Spirituality Column #39
August 7, 2007
Current! In Carmel (IN) newspaper

Pope Views Not News
By Bob Walters

That the Roman Catholic Church sees itself to be “the one true church” is very old theological news.

The general eruption of media and talk radio indignation since the Pope seemingly reaffirmed the Catholic Church’s doctrine of exclusive salvation – “We are the only ones who are saved” – seems to be more a case of bad journalism than bad church public relations.

All grumbling to the contrary, the Pope said no such thing.
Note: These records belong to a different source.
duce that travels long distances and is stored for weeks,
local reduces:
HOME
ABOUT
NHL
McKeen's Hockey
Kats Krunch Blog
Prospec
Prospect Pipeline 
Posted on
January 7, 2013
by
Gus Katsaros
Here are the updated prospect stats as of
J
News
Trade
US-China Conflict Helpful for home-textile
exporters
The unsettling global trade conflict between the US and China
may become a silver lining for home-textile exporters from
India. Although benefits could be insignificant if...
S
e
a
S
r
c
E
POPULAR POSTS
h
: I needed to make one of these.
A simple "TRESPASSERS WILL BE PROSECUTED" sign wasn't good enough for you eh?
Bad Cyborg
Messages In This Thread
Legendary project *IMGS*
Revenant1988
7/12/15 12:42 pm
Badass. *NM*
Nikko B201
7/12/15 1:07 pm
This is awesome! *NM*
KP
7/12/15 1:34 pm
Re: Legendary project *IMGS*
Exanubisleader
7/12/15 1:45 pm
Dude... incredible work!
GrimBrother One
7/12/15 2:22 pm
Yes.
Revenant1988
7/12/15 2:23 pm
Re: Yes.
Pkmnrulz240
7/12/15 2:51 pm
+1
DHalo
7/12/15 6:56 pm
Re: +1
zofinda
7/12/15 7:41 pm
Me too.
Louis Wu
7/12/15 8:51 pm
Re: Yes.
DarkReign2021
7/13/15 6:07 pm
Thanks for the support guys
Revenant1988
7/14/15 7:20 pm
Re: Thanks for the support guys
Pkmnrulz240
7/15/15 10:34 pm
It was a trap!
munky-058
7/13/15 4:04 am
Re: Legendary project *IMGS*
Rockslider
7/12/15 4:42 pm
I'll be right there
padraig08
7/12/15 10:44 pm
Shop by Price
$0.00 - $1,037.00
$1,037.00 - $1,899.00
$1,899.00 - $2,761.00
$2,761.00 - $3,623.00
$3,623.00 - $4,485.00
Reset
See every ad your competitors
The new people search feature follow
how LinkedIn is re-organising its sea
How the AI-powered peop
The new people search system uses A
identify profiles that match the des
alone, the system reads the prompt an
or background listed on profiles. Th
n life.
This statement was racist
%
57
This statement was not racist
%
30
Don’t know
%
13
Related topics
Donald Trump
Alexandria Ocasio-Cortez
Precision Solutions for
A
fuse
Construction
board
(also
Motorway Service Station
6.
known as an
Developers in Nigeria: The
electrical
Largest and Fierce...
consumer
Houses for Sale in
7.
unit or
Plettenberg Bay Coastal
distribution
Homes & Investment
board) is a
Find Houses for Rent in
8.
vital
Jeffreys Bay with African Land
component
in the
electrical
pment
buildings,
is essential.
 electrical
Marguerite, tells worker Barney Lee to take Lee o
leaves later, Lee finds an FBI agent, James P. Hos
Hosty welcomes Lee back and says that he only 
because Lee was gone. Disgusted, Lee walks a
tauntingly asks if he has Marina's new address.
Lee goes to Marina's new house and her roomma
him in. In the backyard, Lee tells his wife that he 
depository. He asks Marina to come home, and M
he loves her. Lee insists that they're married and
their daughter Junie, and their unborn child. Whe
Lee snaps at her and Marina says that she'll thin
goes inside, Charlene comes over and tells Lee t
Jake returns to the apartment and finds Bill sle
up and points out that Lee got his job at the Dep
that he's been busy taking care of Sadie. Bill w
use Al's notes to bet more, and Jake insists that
The Vatican’s doctrinal theologians (the current Pope used to head that division) drafted a clarifying document stating that the church actually believes what it says it believes, and the Pope accepted that document as being also what he believes.

Somehow, this was international news.

Any “History of Christian Theology 101” class includes the facts that 1) the Catholic Church views itself as the one true church; 2) sees itself as mediator between congregants and Christ; and 3) that Catholic authority and practice emanate from its traditions as much or moreso than from the Bible.

Classic Protestant denominations – Episcopal, Presbyterian, Lutheran, Methodist, etc. – also provided a degree of Holy mediation and “liturgical” (institutionalized, pre-written) worship, but encouraged scripture reading to such a degree that America at its founding through about 100 years ago was a very Biblically literate culture.

Since then the Bible-totin’ Baptist, independent Christian and other Evangelical churches – a religious out-cropping of recent centuries – have taken to heart what it says in 1 Timothy 2:15 about Christ as the only mediator with God, and Biblically inferred that man needs a church (an “ecclesial community” in Vatican parlance … whatever), a Bible and a personal relationship with Christ, Amen.

Catholic or Protestant or Evangelical, what I know for sure is that Christ doesn’t change, God doesn’t change, and the Holy Spirit doesn’t change.

Maybe if we all tried to be more like them – Christ, God and the Holy Spirit – we’d find similarities among ourselves instead of differences. It would make God smile.

And hey, don’t yell at the Pope; appreciate a guy who understands his job.